I dislike the term "we muddle along". IEEE 754 has well specified error bars and cases, and so does all good data science. LLMs do not, or at least they do not expose them to the end user
So then, how exactly do we go about proving that the result of chaining prompts is within a controllable margin of error of the intended result? Because despite all the specs, numerical stability is the reason people don't write their own LAPACK.
LLMs address this problem by just making things up (and they don't do a great job of comprehending the natural language, either), which I think qualifies as "hoping for the best", but I'm not sure there is another way, unless you reframe the problem to allow the algorithm to request the information it's missing.
"Somewhat easier than an impossible task" is not a particularly strong claim about when (or whether) this problem will be solved, though.
Those were written by humans, and don't involve unsolved mathematics.
Is your claim tht you just need to solve comprehensibility of LLMs?
Figuring out epistemology and cognition to have a chance to reason about the outputs of a LLM seems to me way harder that traditional attempts to reason directly about algorithms.
"is this implementation/code actually aligned with what i want to do?"
humanic responsibility's focus will move entirely from implementing code to deciding whether it should be implemented or not.
u probably mean unsolved as in "not yet able to be automated", and that's true.
if pull-request checks verifying that tests are conforming to the spec are automated, then we'd have AGI.
Having the code-writing part automated would have a negligible impact on the total project time.
No, thank you
LLMs do not understand prose or code in the same way humans do (such that "understand" is misleading terminology), but they understand them in a way that's way closer to fuzzy natural language interpretation than pedantic programming language interpretation. (An LLM will be confused if you rename all the variables: a compiler won't even notice.)
So we've built a machine that makes the kinds of mistakes that humans struggle to spot, used RLHF to optimise it for persuasiveness, and now we're expecting humans to do a good job reviewing its output.

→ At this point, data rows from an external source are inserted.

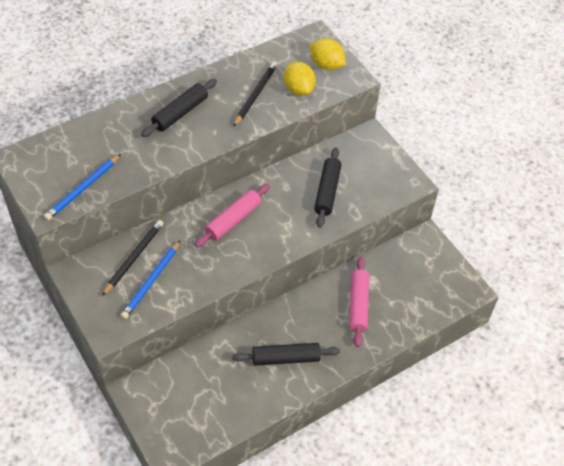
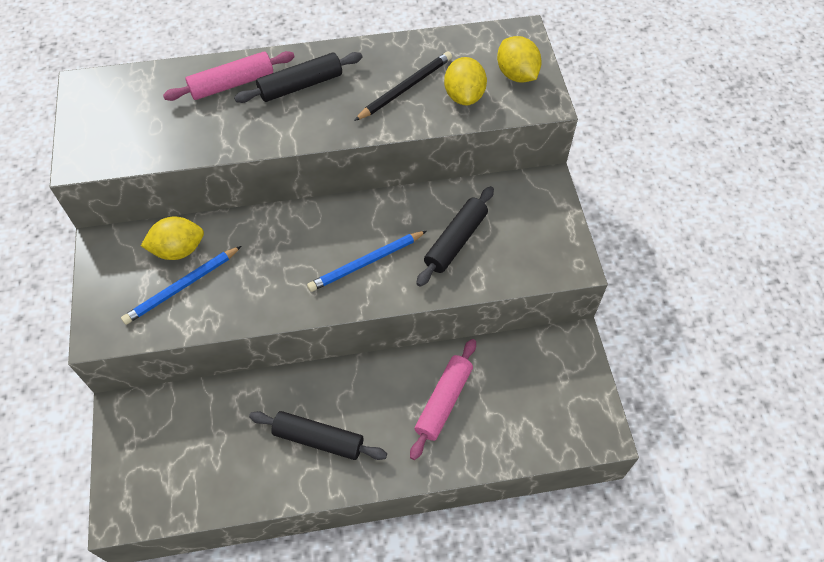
camera: 25 degrees right, 5 degrees up
blue pencil [44,154,121,221] -> blue pencil moved to [307,231,426,292]
black pencil [102,220,164,296] -> yellow lemon [141,217,204,260]
pink rolling pin [195,184,270,247] -> pink rolling pin moved to [163,51,295,101]

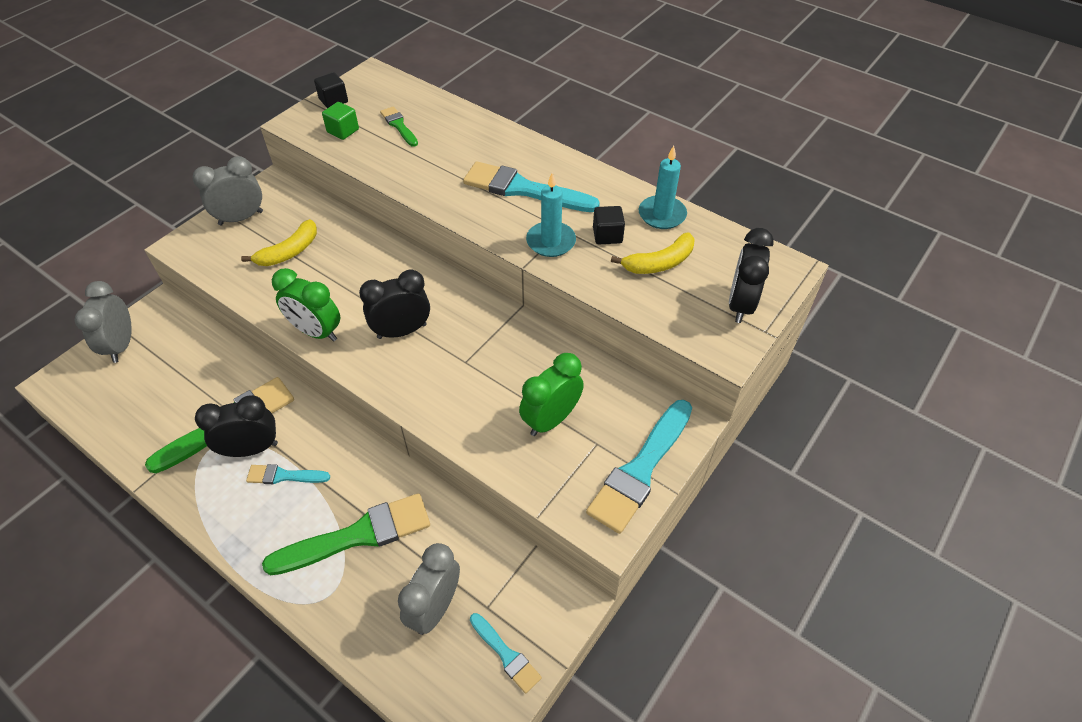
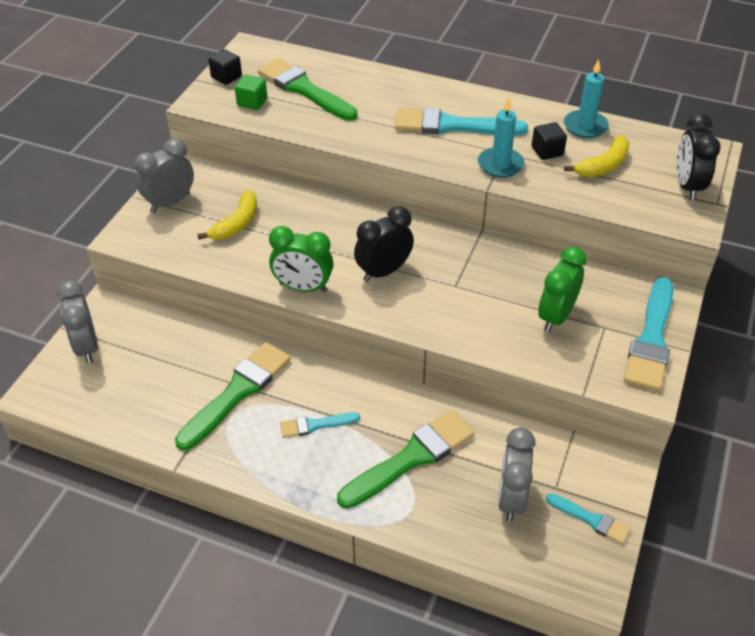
camera: 15 degrees left, 5 degrees down
black clock [195,395,278,457] -> none
green brush [380,106,418,147] -> green brush [258,58,357,121], size x1.91

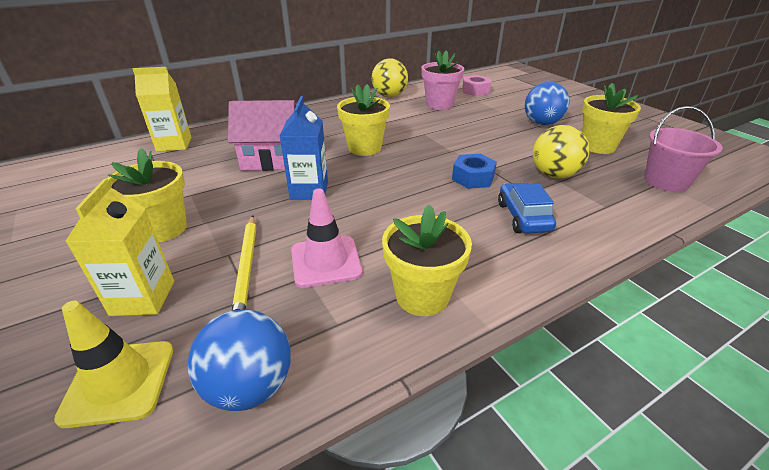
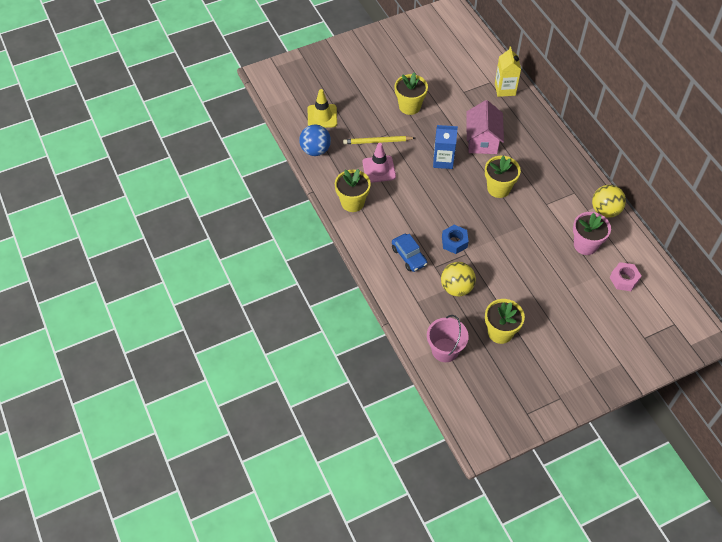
camera: 95 degrees right, 20 degrees up
yellow carton [65,179,174,316] -> none
blue car [498,183,556,234] -> blue car turned 60 degrees clockwise [392,234,427,272]
blue ball [525,82,570,126] -> none

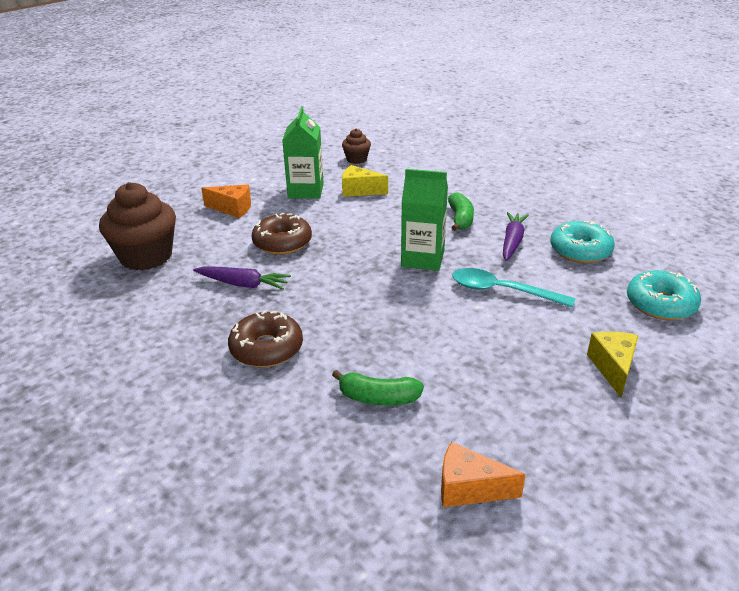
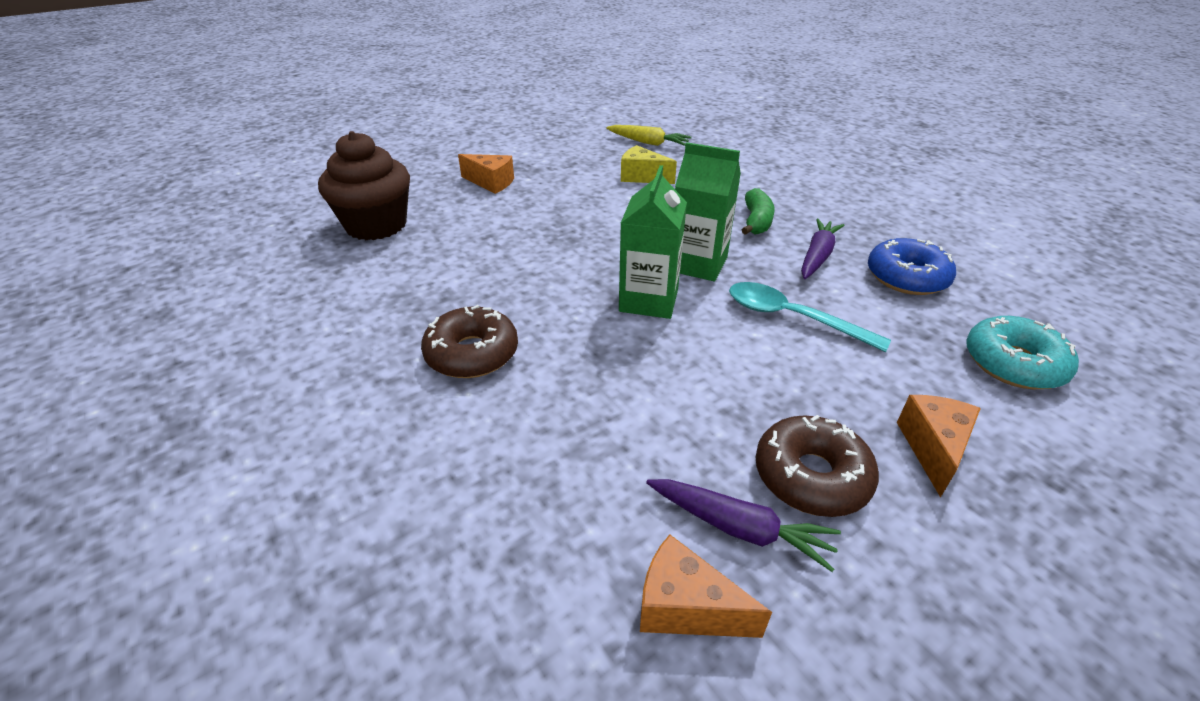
camera: 10 degrees right, 5 degrees up
purple carrot [193,266,291,290] -> purple carrot moved to [646,479,841,572]
brown donut [252,213,312,255] -> brown donut moved to [756,415,879,517]
green carton [282,106,324,199] -> green carton moved to [619,165,687,319]
green banana [332,370,424,406] -> none
brown cupcake [342,129,371,164] -> yellow carrot [606,125,692,146]
turquoise donut [550,221,615,263] -> blue donut [868,238,956,295]
yellow cheese [587,331,639,398] -> orange cheese [897,395,981,498]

And, per Kernighan's law:
> Everyone knows that debugging is twice as hard as writing a program in the first place. So if you're as clever as you can be when you write it, how will you ever debug it?
And that's the ideal situation where you're the one who's written it: reading other people's code is generally harder than reading your own. So how do you expect to fare when you're reading nobody's code at all?
say: human wants to make a search engine that money for them.
1. for a task, ask several agents to make their own implementation and a super agent to evaluate each one and interrogate each agent and find the best implementation/variable names, and then explain to the human what exactly it does. or just mythos
2. the feature is something like "let videos be in search results, along with links"
3. human's job "is it worth putting videos in this search engine? will it really drive profits higher? i guess people will stay on teh search engine longer, but hmmm maybe not. maybe let's do some a/b testing and see whether it's worth implementing???" etc...
this is where the developer has to start thinking like a product manager. meaning his position is abolished and the product manager can do the "coding" part directly.
now this should be basic knowledge in 2026. i am just reading and writing back the same thing on HN omds.
LOL. I had to check if this was published on April 1st.
user experience/what the app actually does >>> actually implementing it.
elon musk said this a looong time ago. we move from layer 1 (coding, how do we implement this?) to layer 2 thinking (what should the code do? what do we code? should we implement this? (what to code to get the most money?))
this is basic knowledge
We need the pragmatic engineer more than ever.